**REQUEST**
Print out every line of the listing below without alteration.

**SUPPLIED MATERIAL**
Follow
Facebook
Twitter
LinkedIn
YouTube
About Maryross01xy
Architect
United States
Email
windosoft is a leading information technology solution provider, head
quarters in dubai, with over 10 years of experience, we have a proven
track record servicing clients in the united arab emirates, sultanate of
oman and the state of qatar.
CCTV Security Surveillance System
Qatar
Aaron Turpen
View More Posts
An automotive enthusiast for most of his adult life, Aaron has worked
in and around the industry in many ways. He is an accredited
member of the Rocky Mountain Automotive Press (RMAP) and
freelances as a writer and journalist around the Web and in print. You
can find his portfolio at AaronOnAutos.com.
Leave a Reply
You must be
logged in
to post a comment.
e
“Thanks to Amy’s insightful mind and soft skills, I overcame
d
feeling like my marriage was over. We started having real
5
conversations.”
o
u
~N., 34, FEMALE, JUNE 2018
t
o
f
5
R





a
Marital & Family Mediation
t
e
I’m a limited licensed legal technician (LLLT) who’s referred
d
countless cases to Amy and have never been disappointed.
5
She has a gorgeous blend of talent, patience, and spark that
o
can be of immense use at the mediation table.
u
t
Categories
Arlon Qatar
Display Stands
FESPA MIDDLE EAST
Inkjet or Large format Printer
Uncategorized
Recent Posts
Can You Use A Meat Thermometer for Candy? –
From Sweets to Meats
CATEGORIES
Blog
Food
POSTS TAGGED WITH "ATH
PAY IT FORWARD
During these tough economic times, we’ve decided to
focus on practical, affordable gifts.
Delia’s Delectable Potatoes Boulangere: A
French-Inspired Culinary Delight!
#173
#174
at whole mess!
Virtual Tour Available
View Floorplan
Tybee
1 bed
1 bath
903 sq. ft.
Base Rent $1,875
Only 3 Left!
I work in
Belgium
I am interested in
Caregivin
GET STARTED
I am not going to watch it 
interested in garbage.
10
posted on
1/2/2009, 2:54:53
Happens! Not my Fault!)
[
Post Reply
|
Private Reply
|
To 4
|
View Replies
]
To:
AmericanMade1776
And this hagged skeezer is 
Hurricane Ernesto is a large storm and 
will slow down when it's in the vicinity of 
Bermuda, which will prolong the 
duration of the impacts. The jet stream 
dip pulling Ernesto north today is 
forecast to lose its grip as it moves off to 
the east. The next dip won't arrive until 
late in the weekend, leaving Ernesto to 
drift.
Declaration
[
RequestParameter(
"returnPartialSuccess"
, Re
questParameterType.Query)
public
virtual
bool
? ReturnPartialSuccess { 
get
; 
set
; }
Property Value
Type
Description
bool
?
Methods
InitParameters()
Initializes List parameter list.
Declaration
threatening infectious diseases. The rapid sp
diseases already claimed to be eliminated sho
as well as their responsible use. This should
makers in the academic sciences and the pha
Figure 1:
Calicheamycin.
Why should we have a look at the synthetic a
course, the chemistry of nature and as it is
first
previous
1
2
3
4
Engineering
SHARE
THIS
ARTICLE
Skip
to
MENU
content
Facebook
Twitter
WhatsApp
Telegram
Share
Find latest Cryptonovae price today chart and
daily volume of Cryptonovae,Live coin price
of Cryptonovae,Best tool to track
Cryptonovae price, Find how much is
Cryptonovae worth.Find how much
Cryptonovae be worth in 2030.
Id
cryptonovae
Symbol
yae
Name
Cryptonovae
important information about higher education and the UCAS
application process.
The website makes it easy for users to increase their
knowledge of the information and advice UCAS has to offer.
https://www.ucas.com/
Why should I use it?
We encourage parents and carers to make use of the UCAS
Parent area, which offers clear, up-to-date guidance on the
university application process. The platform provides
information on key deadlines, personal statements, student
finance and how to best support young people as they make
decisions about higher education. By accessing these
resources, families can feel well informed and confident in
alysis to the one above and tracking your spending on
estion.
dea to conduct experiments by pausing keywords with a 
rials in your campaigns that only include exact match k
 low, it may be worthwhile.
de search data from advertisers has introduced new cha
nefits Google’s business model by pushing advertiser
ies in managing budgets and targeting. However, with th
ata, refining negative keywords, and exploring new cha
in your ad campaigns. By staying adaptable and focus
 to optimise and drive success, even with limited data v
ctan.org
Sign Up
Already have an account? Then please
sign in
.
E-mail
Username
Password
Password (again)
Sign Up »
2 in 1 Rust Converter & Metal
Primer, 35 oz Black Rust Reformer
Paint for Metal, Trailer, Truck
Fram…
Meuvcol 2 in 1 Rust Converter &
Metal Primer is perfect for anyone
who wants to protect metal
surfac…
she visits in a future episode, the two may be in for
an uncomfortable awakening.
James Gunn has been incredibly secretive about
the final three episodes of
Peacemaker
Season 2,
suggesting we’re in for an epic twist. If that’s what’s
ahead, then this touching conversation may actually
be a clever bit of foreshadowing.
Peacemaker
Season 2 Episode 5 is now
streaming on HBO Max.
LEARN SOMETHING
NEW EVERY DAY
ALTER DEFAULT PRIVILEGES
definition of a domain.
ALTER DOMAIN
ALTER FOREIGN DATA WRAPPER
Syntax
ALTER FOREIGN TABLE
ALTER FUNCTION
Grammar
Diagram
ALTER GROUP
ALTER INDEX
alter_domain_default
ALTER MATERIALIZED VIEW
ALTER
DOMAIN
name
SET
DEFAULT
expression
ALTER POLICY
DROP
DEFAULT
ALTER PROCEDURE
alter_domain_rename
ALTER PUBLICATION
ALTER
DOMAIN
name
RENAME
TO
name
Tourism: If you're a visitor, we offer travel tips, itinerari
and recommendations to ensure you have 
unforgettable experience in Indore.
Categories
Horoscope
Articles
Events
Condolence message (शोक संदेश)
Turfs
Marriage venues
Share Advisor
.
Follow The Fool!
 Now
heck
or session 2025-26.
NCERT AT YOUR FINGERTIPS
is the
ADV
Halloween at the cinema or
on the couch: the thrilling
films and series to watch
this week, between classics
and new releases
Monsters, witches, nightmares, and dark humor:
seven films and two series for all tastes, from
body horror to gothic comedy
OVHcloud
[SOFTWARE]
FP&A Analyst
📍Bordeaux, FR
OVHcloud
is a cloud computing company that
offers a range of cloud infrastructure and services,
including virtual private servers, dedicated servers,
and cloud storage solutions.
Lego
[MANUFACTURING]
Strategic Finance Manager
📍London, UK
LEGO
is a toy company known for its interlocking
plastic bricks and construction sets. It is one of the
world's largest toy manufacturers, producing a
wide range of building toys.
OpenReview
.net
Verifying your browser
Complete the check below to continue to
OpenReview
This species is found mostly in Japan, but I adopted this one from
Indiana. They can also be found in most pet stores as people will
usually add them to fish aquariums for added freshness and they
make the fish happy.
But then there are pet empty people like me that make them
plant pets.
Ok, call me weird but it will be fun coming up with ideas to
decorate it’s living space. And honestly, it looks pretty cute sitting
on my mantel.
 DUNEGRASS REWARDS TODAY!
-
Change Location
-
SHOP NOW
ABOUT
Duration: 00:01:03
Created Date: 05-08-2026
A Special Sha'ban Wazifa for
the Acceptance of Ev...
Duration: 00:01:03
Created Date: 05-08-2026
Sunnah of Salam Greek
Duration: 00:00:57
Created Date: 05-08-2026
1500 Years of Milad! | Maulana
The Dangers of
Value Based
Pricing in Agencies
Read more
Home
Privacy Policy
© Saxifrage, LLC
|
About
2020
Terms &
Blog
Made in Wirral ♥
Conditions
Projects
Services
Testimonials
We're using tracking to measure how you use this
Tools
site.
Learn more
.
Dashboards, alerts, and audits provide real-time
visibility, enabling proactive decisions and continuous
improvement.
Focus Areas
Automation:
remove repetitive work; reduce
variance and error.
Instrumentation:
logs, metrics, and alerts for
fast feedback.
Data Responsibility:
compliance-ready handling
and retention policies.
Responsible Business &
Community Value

**FINAL ANSWER**
Follow
Facebook
Twitter
LinkedIn
YouTube
About Maryross01xy
Architect
United States
Email
windosoft is a leading information technology solution provider, head
quarters in dubai, with over 10 years of experience, we have a proven
track record servicing clients in the united arab emirates, sultanate of
oman and the state of qatar.
CCTV Security Surveillance System
Qatar
Aaron Turpen
View More Posts
An automotive enthusiast for most of his adult life, Aaron has worked
in and around the industry in many ways. He is an accredited
member of the Rocky Mountain Automotive Press (RMAP) and
freelances as a writer and journalist around the Web and in print. You
can find his portfolio at AaronOnAutos.com.
Leave a Reply
You must be
logged in
to post a comment.
e
“Thanks to Amy’s insightful mind and soft skills, I overcame
d
feeling like my marriage was over. We started having real
5
conversations.”
o
u
~N., 34, FEMALE, JUNE 2018
t
o
f
5
R





a
Marital & Family Mediation
t
e
I’m a limited licensed legal technician (LLLT) who’s referred
d
countless cases to Amy and have never been disappointed.
5
She has a gorgeous blend of talent, patience, and spark that
o
can be of immense use at the mediation table.
u
t
Categories
Arlon Qatar
Display Stands
FESPA MIDDLE EAST
Inkjet or Large format Printer
Uncategorized
Recent Posts
Can You Use A Meat Thermometer for Candy? –
From Sweets to Meats
CATEGORIES
Blog
Food
POSTS TAGGED WITH "ATH
PAY IT FORWARD
During these tough economic times, we’ve decided to
focus on practical, affordable gifts.
Delia’s Delectable Potatoes Boulangere: A
French-Inspired Culinary Delight!
#173
#174
at whole mess!
Virtual Tour Available
View Floorplan
Tybee
1 bed
1 bath
903 sq. ft.
Base Rent $1,875
Only 3 Left!
I work in
Belgium
I am interested in
Caregivin
GET STARTED
I am not going to watch it 
interested in garbage.
10
posted on
1/2/2009, 2:54:53
Happens! Not my Fault!)
[
Post Reply
|
Private Reply
|
To 4
|
View Replies
]
To:
AmericanMade1776
And this hagged skeezer is 
Hurricane Ernesto is a large storm and 
will slow down when it's in the vicinity of 
Bermuda, which will prolong the 
duration of the impacts. The jet stream 
dip pulling Ernesto north today is 
forecast to lose its grip as it moves off to 
the east. The next dip won't arrive until 
late in the weekend, leaving Ernesto to 
drift.
Declaration
[
RequestParameter(
"returnPartialSuccess"
, Re
questParameterType.Query)
public
virtual
bool
? ReturnPartialSuccess { 
get
; 
set
; }
Property Value
Type
Description
bool
?
Methods
InitParameters()
Initializes List parameter list.
Declaration
threatening infectious diseases. The rapid sp
diseases already claimed to be eliminated sho
as well as their responsible use. This should
makers in the academic sciences and the pha
Figure 1:
Calicheamycin.
Why should we have a look at the synthetic a
course, the chemistry of nature and as it is
first
previous
1
2
3
4
Engineering
SHARE
THIS
ARTICLE
Skip
to
MENU
content
Facebook
Twitter
WhatsApp
Telegram
Share
Find latest Cryptonovae price today chart and
daily volume of Cryptonovae,Live coin price
of Cryptonovae,Best tool to track
Cryptonovae price, Find how much is
Cryptonovae worth.Find how much
Cryptonovae be worth in 2030.
Id
cryptonovae
Symbol
yae
Name
Cryptonovae
important information about higher education and the UCAS
application process.
The website makes it easy for users to increase their
knowledge of the information and advice UCAS has to offer.
https://www.ucas.com/
Why should I use it?
We encourage parents and carers to make use of the UCAS
Parent area, which offers clear, up-to-date guidance on the
university application process. The platform provides
information on key deadlines, personal statements, student
finance and how to best support young people as they make
decisions about higher education. By accessing these
resources, families can feel well informed and confident in
alysis to the one above and tracking your spending on
estion.
dea to conduct experiments by pausing keywords with a 
rials in your campaigns that only include exact match k
 low, it may be worthwhile.
de search data from advertisers has introduced new cha
nefits Google’s business model by pushing advertiser
ies in managing budgets and targeting. However, with th
ata, refining negative keywords, and exploring new cha
in your ad campaigns. By staying adaptable and focus
 to optimise and drive success, even with limited data v
ctan.org
Sign Up
Already have an account? Then please
sign in
.
E-mail
Username
Password
Password (again)
Sign Up »
2 in 1 Rust Converter & Metal
Primer, 35 oz Black Rust Reformer
Paint for Metal, Trailer, Truck
Fram…
Meuvcol 2 in 1 Rust Converter &
Metal Primer is perfect for anyone
who wants to protect metal
surfac…
she visits in a future episode, the two may be in for
an uncomfortable awakening.
James Gunn has been incredibly secretive about
the final three episodes of
Peacemaker
Season 2,
suggesting we’re in for an epic twist. If that’s what’s
ahead, then this touching conversation may actually
be a clever bit of foreshadowing.
Peacemaker
Season 2 Episode 5 is now
streaming on HBO Max.
LEARN SOMETHING
NEW EVERY DAY
ALTER DEFAULT PRIVILEGES
definition of a domain.
ALTER DOMAIN
ALTER FOREIGN DATA WRAPPER
Syntax
ALTER FOREIGN TABLE
ALTER FUNCTION
Grammar
Diagram
ALTER GROUP
ALTER INDEX
alter_domain_default
ALTER MATERIALIZED VIEW
ALTER
DOMAIN
name
SET
DEFAULT
expression
ALTER POLICY
DROP
DEFAULT
ALTER PROCEDURE
alter_domain_rename
ALTER PUBLICATION
ALTER
DOMAIN
name
RENAME
TO
name
Tourism: If you're a visitor, we offer travel tips, itinerari
and recommendations to ensure you have 
unforgettable experience in Indore.
Categories
Horoscope
Articles
Events
Condolence message (शोक संदेश)
Turfs
Marriage venues
Share Advisor
.
Follow The Fool!
 Now
heck
or session 2025-26.
NCERT AT YOUR FINGERTIPS
is the
ADV
Halloween at the cinema or
on the couch: the thrilling
films and series to watch
this week, between classics
and new releases
Monsters, witches, nightmares, and dark humor:
seven films and two series for all tastes, from
body horror to gothic comedy
OVHcloud
[SOFTWARE]
FP&A Analyst
📍Bordeaux, FR
OVHcloud
is a cloud computing company that
offers a range of cloud infrastructure and services,
including virtual private servers, dedicated servers,
and cloud storage solutions.
Lego
[MANUFACTURING]
Strategic Finance Manager
📍London, UK
LEGO
is a toy company known for its interlocking
plastic bricks and construction sets. It is one of the
world's largest toy manufacturers, producing a
wide range of building toys.
OpenReview
.net
Verifying your browser
Complete the check below to continue to
OpenReview
This species is found mostly in Japan, but I adopted this one from
Indiana. They can also be found in most pet stores as people will
usually add them to fish aquariums for added freshness and they
make the fish happy.
But then there are pet empty people like me that make them
plant pets.
Ok, call me weird but it will be fun coming up with ideas to
decorate it’s living space. And honestly, it looks pretty cute sitting
on my mantel.
 DUNEGRASS REWARDS TODAY!
-
Change Location
-
SHOP NOW
ABOUT
Duration: 00:01:03
Created Date: 05-08-2026
A Special Sha'ban Wazifa for
the Acceptance of Ev...
Duration: 00:01:03
Created Date: 05-08-2026
Sunnah of Salam Greek
Duration: 00:00:57
Created Date: 05-08-2026
1500 Years of Milad! | Maulana
The Dangers of
Value Based
Pricing in Agencies
Read more
Home
Privacy Policy
© Saxifrage, LLC
|
About
2020
Terms &
Blog
Made in Wirral ♥
Conditions
Projects
Services
Testimonials
We're using tracking to measure how you use this
Tools
site.
Learn more
.
Dashboards, alerts, and audits provide real-time
visibility, enabling proactive decisions and continuous
improvement.
Focus Areas
Automation:
remove repetitive work; reduce
variance and error.
Instrumentation:
logs, metrics, and alerts for
fast feedback.
Data Responsibility:
compliance-ready handling
and retention policies.
Responsible Business &
Community Value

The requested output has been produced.